======== Aangeleverde tekst ========

Het kan verkeren. Ondanks de ziekte maakt het bustripje naar Nemruth Dagi veel indruk. Samen met een man van een jaar of 80 bereik ik de top wandelend. Twee Duitse medepassagiers op de Nemruth Dagi-trip vertellen begeesterd over hun bezoek aan Yuksekovsa, Hakkiri en Van in hartje Kurdistan. Ze sympatiseren duidelijk met de PKK en haar streven naar zelfstandigheid. Ze verafschuwen het rucksichtslose uitmoorden van PKK-ers en soms zelfs hele dorpen door het Turkse leger en het rigoreuze optreden in Kurdistan door het Turkse leger en de Turkse politie.

Diyarbakir, de voorbestemde hoofdstad van een groot, zelfstandig Kurdistan, maakt een dubbele indruk. Menig oudere man draagt hier de traditionele Kurdische pofbroek met laag kruis. Politie rijdt hier alleen rond in pantserwagentjes: auto, motor, per fiets of te voet is te gevaarlijk voor ze. De oude binnenstad is boeiend en compact, maar buitenwijken ervan voelen unheimisch aan, een deel van de bewoners daar is ronduit onvriendelijk en op beroven en zakkenrollen uit. Een jochie weet met 8 Lira aan de haal te gaan, maar een meisje van 5 trekt bij mijn wegslenteren aan de broekspijp en geeft het briefje van 5 Lira terug. Dat had de bandiet-net-uit-de-dop nog laten vallen ook. In een kerk steek ik een kaarsje aan voor zijn zieleheil. Schade: 1 euro 40 en een flink beschadigd beeld van de Turkse openheid en gastvrijheid.

Nog steeds herstellende, moet ik noodgedwongen de bus nemen tot Van aan het Van-meer. Na een goede nachtrust aan het meer kan het fietsen weer beginnen. In Hosab brengt toiletbezoek wat bloed en de schrik om het hart met zich mee: het zal toch niet…… Medische sites checkend op internet wordt ik misselijk en zweterig, ik vraag mensen naar een dokter en ziekenhuis, maar niemand die me helpt, zoals de fantastische man in het ziekenhuis van Adiyaman. Het ziekenhuis is dicht en ik fiets met verse spullen om te koken het hotel-, hulpvaardigheids- en gastvrijheidsloze dorpje uit.

========

_Opdrachtdoel_: Kun je uit het reisverslag hierboven alles vanaf "Nog steeds herstellende, moet" tot en met "gastvrijheidsloze dorpje uit." letterlijk weergeven?

======== Geselecteerde gegevens ========

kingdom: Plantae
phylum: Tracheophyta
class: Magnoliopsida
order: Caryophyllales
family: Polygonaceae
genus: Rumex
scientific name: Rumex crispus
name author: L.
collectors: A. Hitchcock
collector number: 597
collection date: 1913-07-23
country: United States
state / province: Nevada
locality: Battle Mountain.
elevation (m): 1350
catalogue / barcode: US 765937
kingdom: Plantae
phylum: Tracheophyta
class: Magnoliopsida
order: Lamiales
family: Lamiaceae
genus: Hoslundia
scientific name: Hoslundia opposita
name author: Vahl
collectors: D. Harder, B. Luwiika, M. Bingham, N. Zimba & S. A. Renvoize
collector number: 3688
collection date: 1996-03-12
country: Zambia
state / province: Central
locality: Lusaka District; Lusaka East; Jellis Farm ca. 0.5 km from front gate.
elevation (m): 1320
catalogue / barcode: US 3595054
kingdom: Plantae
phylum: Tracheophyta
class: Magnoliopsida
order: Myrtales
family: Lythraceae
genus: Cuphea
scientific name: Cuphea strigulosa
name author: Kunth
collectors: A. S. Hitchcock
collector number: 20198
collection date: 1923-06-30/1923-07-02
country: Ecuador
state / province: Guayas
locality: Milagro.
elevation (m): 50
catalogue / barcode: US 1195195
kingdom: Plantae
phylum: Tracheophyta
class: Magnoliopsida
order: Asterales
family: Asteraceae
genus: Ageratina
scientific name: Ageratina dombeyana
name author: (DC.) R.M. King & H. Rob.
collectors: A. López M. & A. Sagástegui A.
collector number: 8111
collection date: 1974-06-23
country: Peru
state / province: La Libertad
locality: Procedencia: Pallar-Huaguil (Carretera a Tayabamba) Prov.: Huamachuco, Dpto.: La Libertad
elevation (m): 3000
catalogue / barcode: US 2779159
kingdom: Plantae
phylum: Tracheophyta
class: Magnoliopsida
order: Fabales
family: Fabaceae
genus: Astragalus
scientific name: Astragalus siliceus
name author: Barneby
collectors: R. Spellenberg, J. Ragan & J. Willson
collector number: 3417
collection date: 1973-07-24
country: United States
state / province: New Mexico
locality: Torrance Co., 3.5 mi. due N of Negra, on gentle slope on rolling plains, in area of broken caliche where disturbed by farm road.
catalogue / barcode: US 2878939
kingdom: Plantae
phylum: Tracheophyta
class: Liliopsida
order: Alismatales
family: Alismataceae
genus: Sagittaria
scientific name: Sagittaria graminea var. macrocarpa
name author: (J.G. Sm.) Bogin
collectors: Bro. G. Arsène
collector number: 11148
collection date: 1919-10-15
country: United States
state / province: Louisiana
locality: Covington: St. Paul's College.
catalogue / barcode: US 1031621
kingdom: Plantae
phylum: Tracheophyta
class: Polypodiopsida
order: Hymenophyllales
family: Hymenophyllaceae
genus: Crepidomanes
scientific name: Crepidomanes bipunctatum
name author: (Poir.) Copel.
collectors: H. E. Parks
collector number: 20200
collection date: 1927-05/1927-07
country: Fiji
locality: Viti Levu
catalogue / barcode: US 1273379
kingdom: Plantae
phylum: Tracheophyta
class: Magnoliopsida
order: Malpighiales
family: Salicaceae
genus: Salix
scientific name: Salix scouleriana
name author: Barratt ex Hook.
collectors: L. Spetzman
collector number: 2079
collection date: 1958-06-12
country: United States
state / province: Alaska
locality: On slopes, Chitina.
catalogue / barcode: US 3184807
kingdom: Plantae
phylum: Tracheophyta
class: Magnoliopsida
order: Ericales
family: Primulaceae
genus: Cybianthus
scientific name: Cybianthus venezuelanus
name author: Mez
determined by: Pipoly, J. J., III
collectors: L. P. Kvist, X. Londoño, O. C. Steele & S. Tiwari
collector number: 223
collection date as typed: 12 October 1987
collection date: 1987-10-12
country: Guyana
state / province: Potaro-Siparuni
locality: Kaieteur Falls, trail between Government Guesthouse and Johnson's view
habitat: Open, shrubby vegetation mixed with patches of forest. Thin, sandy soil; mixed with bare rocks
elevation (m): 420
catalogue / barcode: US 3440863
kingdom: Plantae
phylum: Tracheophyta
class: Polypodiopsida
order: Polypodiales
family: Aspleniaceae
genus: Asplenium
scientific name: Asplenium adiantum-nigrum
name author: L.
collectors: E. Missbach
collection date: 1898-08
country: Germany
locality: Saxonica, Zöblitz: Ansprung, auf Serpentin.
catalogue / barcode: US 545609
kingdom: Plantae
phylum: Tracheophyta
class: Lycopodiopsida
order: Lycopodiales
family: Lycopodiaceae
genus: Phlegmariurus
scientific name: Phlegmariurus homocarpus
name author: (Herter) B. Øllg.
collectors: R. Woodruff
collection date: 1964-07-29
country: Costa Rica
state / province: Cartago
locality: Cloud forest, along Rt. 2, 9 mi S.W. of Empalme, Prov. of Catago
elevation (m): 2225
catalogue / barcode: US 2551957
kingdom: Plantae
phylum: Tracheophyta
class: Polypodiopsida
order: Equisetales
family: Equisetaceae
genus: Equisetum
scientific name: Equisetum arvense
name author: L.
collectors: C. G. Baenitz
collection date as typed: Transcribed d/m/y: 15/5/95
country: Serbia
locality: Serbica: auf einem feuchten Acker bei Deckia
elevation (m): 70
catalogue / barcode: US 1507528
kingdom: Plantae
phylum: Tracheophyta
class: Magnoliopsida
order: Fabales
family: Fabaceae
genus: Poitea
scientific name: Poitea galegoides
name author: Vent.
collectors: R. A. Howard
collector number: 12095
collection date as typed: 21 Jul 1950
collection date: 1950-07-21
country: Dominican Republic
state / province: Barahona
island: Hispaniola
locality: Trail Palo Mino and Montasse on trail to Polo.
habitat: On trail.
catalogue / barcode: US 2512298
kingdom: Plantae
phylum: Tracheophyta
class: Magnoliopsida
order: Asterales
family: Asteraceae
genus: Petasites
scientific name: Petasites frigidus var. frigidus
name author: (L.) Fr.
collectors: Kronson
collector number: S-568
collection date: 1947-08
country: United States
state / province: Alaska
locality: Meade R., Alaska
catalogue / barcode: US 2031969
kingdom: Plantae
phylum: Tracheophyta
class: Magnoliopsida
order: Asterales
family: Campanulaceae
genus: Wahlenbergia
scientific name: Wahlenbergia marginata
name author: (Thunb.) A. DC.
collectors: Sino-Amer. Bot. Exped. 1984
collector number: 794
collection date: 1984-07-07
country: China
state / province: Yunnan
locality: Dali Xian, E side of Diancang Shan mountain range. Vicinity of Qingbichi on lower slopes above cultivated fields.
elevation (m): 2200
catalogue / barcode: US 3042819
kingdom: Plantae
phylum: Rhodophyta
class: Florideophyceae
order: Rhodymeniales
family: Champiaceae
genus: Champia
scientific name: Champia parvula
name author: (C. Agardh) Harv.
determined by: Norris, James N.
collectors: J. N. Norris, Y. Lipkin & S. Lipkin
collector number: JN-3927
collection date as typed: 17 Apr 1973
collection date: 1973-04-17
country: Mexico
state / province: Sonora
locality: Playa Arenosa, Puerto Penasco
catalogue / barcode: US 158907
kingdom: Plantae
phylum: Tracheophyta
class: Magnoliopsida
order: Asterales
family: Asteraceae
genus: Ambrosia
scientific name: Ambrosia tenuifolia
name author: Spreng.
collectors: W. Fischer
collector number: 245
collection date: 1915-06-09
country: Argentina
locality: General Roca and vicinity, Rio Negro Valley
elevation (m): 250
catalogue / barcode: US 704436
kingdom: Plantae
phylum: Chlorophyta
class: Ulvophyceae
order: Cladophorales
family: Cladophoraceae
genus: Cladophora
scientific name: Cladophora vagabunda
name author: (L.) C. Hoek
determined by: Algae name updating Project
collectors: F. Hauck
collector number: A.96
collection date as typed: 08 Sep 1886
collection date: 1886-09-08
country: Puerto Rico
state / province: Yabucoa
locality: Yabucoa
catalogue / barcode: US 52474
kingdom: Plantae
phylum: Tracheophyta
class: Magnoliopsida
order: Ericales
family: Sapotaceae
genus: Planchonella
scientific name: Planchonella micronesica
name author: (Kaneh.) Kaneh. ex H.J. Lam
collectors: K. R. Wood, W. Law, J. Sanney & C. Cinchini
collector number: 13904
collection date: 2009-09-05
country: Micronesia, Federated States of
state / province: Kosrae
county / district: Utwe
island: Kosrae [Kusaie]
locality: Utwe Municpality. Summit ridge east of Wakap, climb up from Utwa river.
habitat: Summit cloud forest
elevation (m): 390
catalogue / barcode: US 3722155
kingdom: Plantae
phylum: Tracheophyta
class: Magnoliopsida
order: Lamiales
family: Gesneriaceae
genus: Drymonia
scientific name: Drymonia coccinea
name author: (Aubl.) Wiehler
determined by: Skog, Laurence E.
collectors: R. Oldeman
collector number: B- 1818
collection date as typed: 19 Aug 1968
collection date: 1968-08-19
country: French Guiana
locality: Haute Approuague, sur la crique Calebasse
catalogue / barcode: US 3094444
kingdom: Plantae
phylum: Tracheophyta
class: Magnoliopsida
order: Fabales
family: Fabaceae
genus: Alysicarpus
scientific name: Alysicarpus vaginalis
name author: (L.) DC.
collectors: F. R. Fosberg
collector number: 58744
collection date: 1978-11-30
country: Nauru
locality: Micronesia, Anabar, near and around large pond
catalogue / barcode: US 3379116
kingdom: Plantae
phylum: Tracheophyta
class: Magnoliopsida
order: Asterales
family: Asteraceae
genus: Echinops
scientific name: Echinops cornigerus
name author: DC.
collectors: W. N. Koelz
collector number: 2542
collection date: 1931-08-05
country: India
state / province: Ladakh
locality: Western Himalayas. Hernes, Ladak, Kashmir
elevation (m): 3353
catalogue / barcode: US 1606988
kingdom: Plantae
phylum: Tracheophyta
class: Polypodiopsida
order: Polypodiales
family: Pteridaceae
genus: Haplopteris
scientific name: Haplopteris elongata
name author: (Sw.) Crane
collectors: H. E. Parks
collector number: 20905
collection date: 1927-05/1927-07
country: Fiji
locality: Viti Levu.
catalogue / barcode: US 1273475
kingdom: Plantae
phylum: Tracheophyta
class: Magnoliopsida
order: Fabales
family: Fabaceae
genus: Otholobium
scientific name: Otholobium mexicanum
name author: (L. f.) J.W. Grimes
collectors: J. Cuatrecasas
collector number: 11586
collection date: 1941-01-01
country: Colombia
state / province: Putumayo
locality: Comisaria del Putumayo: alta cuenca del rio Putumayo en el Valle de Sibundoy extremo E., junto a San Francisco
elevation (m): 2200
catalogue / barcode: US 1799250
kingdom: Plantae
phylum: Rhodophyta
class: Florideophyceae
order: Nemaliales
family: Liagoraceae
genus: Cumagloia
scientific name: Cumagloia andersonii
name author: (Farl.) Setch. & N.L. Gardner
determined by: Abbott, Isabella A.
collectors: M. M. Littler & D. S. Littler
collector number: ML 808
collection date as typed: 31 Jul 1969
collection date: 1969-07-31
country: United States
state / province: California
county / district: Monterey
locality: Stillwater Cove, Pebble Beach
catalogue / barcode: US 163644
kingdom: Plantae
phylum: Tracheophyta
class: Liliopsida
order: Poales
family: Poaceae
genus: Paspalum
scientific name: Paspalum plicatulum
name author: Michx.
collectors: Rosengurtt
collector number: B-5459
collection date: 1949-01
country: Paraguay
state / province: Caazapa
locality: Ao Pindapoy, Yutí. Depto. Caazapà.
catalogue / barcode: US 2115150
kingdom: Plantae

========

_Antwoord_:
Nog steeds herstellende, moet ik noodgedwongen de bus nemen tot Van aan het Van-meer. Na een goede nachtrust aan het meer kan het fietsen weer beginnen. In Hosab brengt toiletbezoek wat bloed en de schrik om het hart met zich mee: het zal toch niet…… Medische sites checkend op internet wordt ik misselijk en zweterig, ik vraag mensen naar een dokter en ziekenhuis, maar niemand die me helpt, zoals de fantastische man in het ziekenhuis van Adiyaman. Het ziekenhuis is dicht en ik fiets met verse spullen om te koken het hotel-, hulpvaardigheids- en gastvrijheidsloze dorpje uit.